## The problem
Would you copy exactly the lines in the data below from the one that has "เก็บรักษาในที่แห้ง ปลอดฝุ่นและความชื้น" through the one that has "menimbulkan kemacetan, meski pembatasan jam", dropping any pictures?

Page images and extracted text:

======

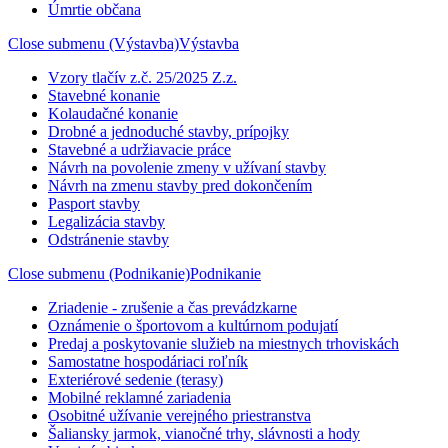
Úmrtie občana
Close submenu (Výstavba)
Výstavba
Vzory tlačív z.č. 25/2025 Z.z.
Stavebné konanie
Kolaudačné konanie
Drobné a jednoduché stavby, prípojky
Stavebné a udržiavacie práce
Návrh na povolenie zmeny v užívaní stavby
Návrh na zmenu stavby pred dokončením
Pasport stavby
Legalizácia stavby
Odstránenie stavby
Close submenu (Podnikanie)
Podnikanie
Zriadenie - zrušenie a čas prevádzkarne
Oznámenie o športovom a kultúrnom podujatí
Predaj a poskytovanie služieb na miestnych trhoviskách
Samostatne hospodáriaci roľník
Exteriérové sedenie (terasy)
Mobilné reklamné zariadenia
Osobitné užívanie verejného priestranstva
Šaliansky jarmok, vianočné trhy, slávnosti a hody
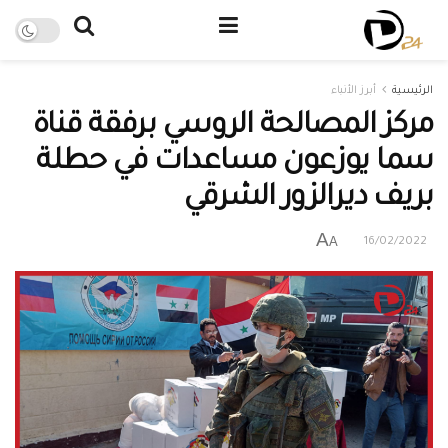
الرئيسية
أبرز الأنباء
مركز المصالحة الروسي برفقة قناة
سما يوزعون مساعدات في حطلة
بريف ديرالزور الشرقي
A
A
16/02/2022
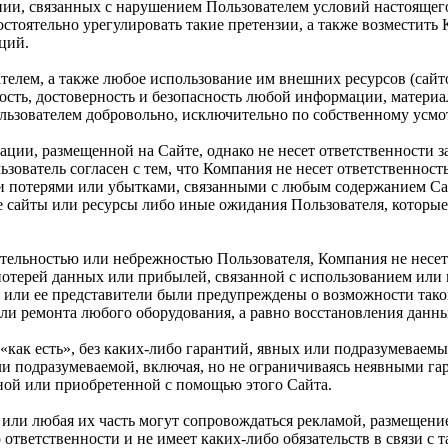
нии, связанных с нарушением Пользователем условий настоящег
стоятельно урегулировать такие претензии, а также возместить
ций.
телем, а также любое использование им внешних ресурсов (сайто
жность, достоверность и безопасность любой информации, матери
льзователем добровольно, исключительно по собственному усмо
ации, размещенной на Сайте, однако не несет ответственности 
ьзователь согласен с тем, что Компания не несет ответственност
 потерями или убытками, связанными с любым содержанием Сай
 сайты или ресурсы либо иные ожидания Пользователя, которые
ательностью или небрежностью Пользователя, Компания не несет
 потерей данных или прибылей, связанной с использованием ил
 или ее представители были предупреждены о возможности такой
и ремонта любого оборудования, а равно восстановления данных
«как есть», без каких-либо гарантий, явных или подразумеваемы
или подразумеваемой, включая, но не ограничиваясь неявными г
ной или приобретенной с помощью этого Сайта.
та или любая их часть могут сопровождаться рекламой, размещен
 ответственности и не имеет каких-либо обязательств в связи с 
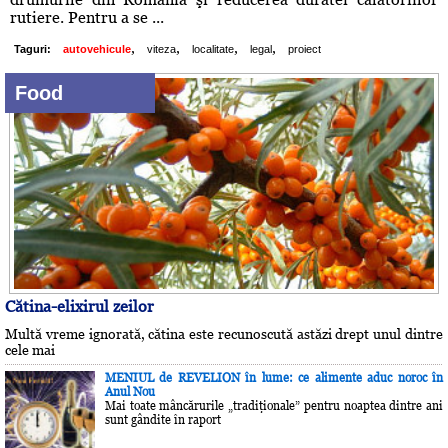
rutiere. Pentru a se ...
,
,
,
,
Taguri:
autovehicule
viteza
localitate
legal
proiect
Food
Cătina-elixirul zeilor
Multă vreme ignorată, cătina este recunoscută astăzi drept unul dintre
cele mai
MENIUL de REVELION în lume: ce alimente aduc noroc în
Anul Nou
Mai toate mâncărurile „tradiţionale” pentru noaptea dintre ani
sunt gândite în raport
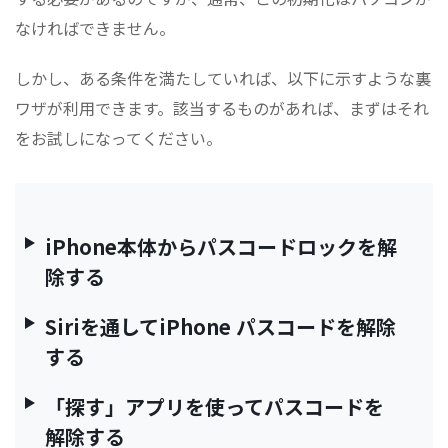
なければできません。
しかし、ある条件を満たしていれば、以下に示すような裏
ワザが利用できます。該当するものがあれば、まずはそれ
をお試しになってください。
iPhone本体からパスコードロックを解
除する
Siriを通してiPhone パスコードを解除
する
「探す」アプリを使ってパスコードを
解除する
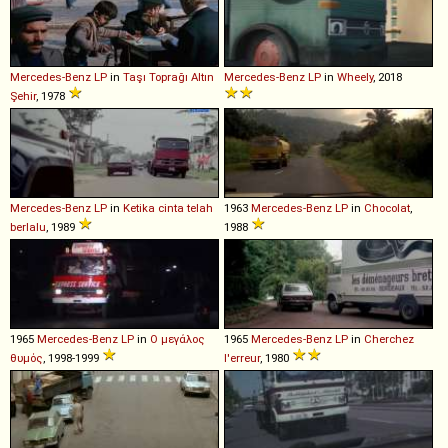
Mercedes-Benz
LP
in
Taşı Toprağı Altın
Mercedes-Benz
LP
in
Wheely
, 2018
Şehir
, 1978
Mercedes-Benz
LP
in
Ketika cinta telah
1963
Mercedes-Benz
LP
in
Chocolat
,
berlalu
, 1989
1988
1965
Mercedes-Benz
LP
in
Ο μεγάλος
1965
Mercedes-Benz
LP
in
Cherchez
θυμός
, 1998-1999
l'erreur
, 1980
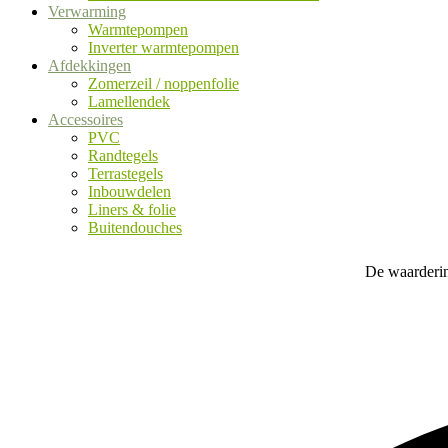
Verwarming
Warmtepompen
Inverter warmtepompen
Afdekkingen
Zomerzeil / noppenfolie
Lamellendek
Accessoires
PVC
Randtegels
Terrastegels
Inbouwdelen
Liners & folie
Buitendouches
De waarderin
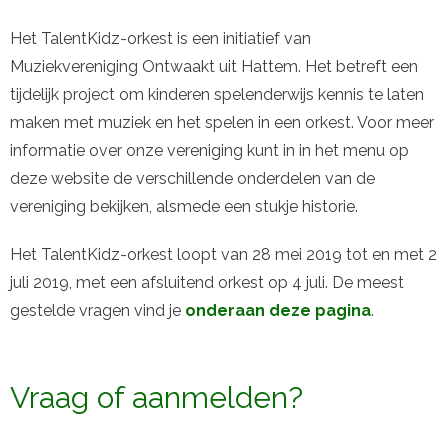
Het TalentKidz-orkest is een initiatief van
Muziekvereniging Ontwaakt uit Hattem. Het betreft een
tijdelijk project om kinderen spelenderwijs kennis te laten
maken met muziek en het spelen in een orkest. Voor meer
informatie over onze vereniging kunt in in het menu op
deze website de verschillende onderdelen van de
vereniging bekijken, alsmede een stukje historie.
Het TalentKidz-orkest loopt van 28 mei 2019 tot en met 2
juli 2019, met een afsluitend orkest op 4 juli. De meest
gestelde vragen vind je
onderaan deze pagina
.
Vraag of aanmelden?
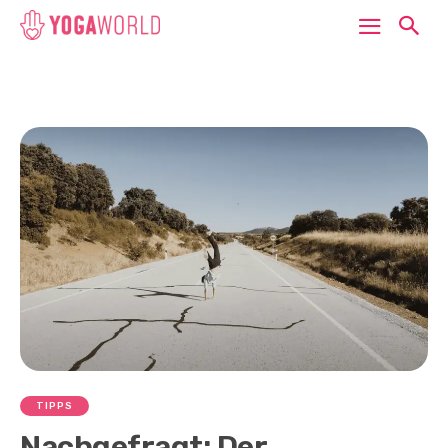
TIPPS
Nachgefragt: Der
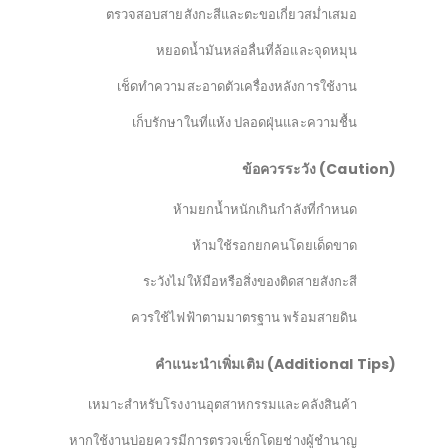
ตรวจสอบสายสังกะสีและตะขอเกี่ยวสม่ำเสมอ
หยอดน้ำมันหล่อลื่นที่ล้อและจุดหมุน
เช็ดทำความสะอาดตัวเครื่องหลังการใช้งาน
เก็บรักษาในที่แห้ง ปลอดฝุ่นและความชื้น
ข้อควรระวัง (
Caution
)
ห้ามยกน้ำหนักเกินกำลังที่กำหนด
ห้ามใช้รอกยกคนโดยเด็ดขาด
ระวังไม่ให้มือหรือสิ่งของติดสายสังกะสี
ควรใช้ไฟฟ้าตามมาตรฐาน พร้อมสายดิน
คำแนะนำเพิ่มเติม (
Additional Tips
)
เหมาะสำหรับโรงงานอุตสาหกรรมและคลังสินค้า
หากใช้งานบ่อยควรมีการตรวจเช็กโดยช่างผู้ชำนาญ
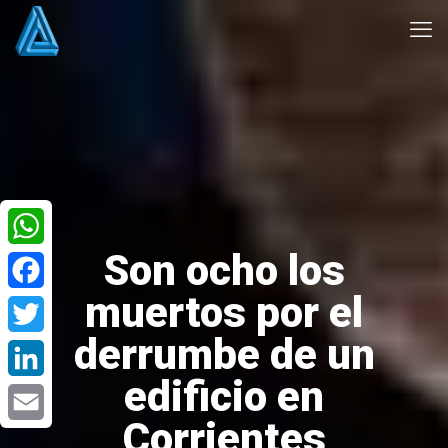
Son ocho los
WhatsApp
muertos por el
Facebook
derrumbe de un
Twitter
edificio en
LinkedIn
Corrientes
Email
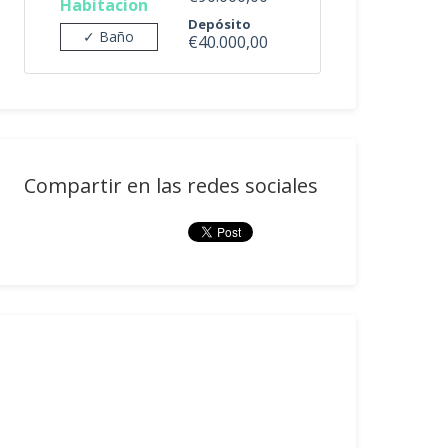
Habitacion
Depósito
✓ Baño
€40.000,00
Compartir en las redes sociales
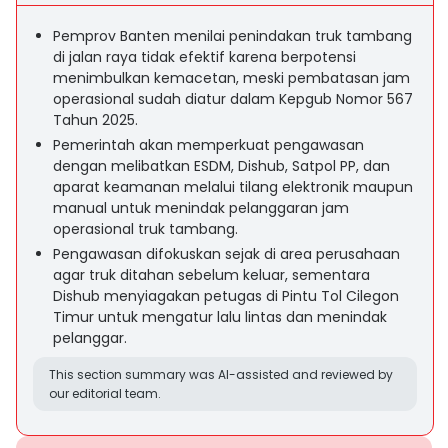
Pemprov Banten menilai penindakan truk tambang
di jalan raya tidak efektif karena berpotensi
menimbulkan kemacetan, meski pembatasan jam
operasional sudah diatur dalam Kepgub Nomor 567
Tahun 2025.
Pemerintah akan memperkuat pengawasan
dengan melibatkan ESDM, Dishub, Satpol PP, dan
aparat keamanan melalui tilang elektronik maupun
manual untuk menindak pelanggaran jam
operasional truk tambang.
Pengawasan difokuskan sejak di area perusahaan
agar truk ditahan sebelum keluar, sementara
Dishub menyiagakan petugas di Pintu Tol Cilegon
Timur untuk mengatur lalu lintas dan menindak
pelanggar.
This section summary was AI-assisted and reviewed by
our editorial team.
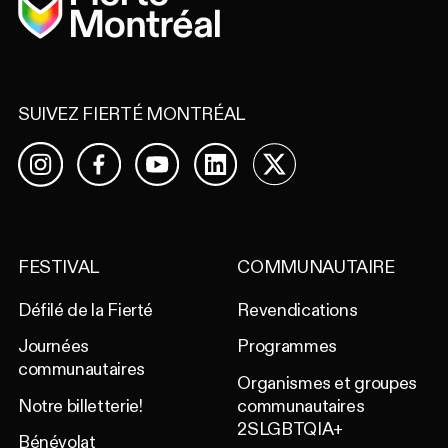
SUIVEZ FIERTÉ MONTRÉAL
Facebook
YouTube
LinkedIn
X
Instagram
FESTIVAL
COMMUNAUTAIRE
Défilé de la Fierté
Revendications
Journées
Programmes
communautaires
Organismes et groupes
Notre billetterie!
communautaires
2SLGBTQIA+
Bénévolat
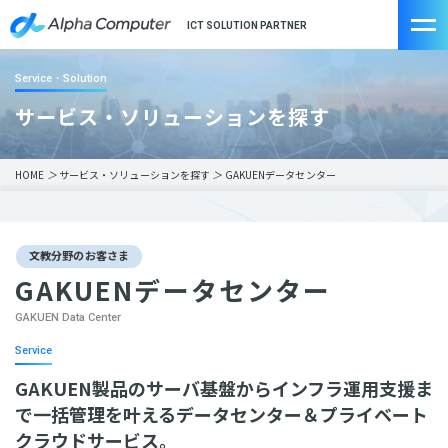
ICT SOLUTION PARTNER
Service・Solution
サービス・ソリューションを探す
HOME
＞
サービス・ソリューションを探す
＞
GAKUENデータセンター
文教分野のお客さま
GAKUENデータセンター
GAKUEN Data Center
Service
GAKUEN製品のサーバ基盤からインフラ運用支援ま
で一括管理を叶えるデータセンター＆プライベート
クラウドサービス。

======

## Worked solution
เก็บรักษาในที่แห้ง ปลอดฝุ่นและความชื้น
ข้อควรระวัง (
Caution
)
ห้ามยกน้ำหนักเกินกำลังที่กำหนด
ห้ามใช้รอกยกคนโดยเด็ดขาด
ระวังไม่ให้มือหรือสิ่งของติดสายสังกะสี
ควรใช้ไฟฟ้าตามมาตรฐาน พร้อมสายดิน
คำแนะนำเพิ่มเติม (
Additional Tips
)
เหมาะสำหรับโรงงานอุตสาหกรรมและคลังสินค้า
หากใช้งานบ่อยควรมีการตรวจเช็กโดยช่างผู้ชำนาญ
Son ocho los
WhatsApp
muertos por el
Facebook
derrumbe de un
Twitter
edificio en
LinkedIn
Corrientes
Email
Habitacion
Depósito
✓ Baño
€40.000,00
Compartir en las redes sociales
Pemprov Banten menilai penindakan truk tambang
di jalan raya tidak efektif karena berpotensi
menimbulkan kemacetan, meski pembatasan jam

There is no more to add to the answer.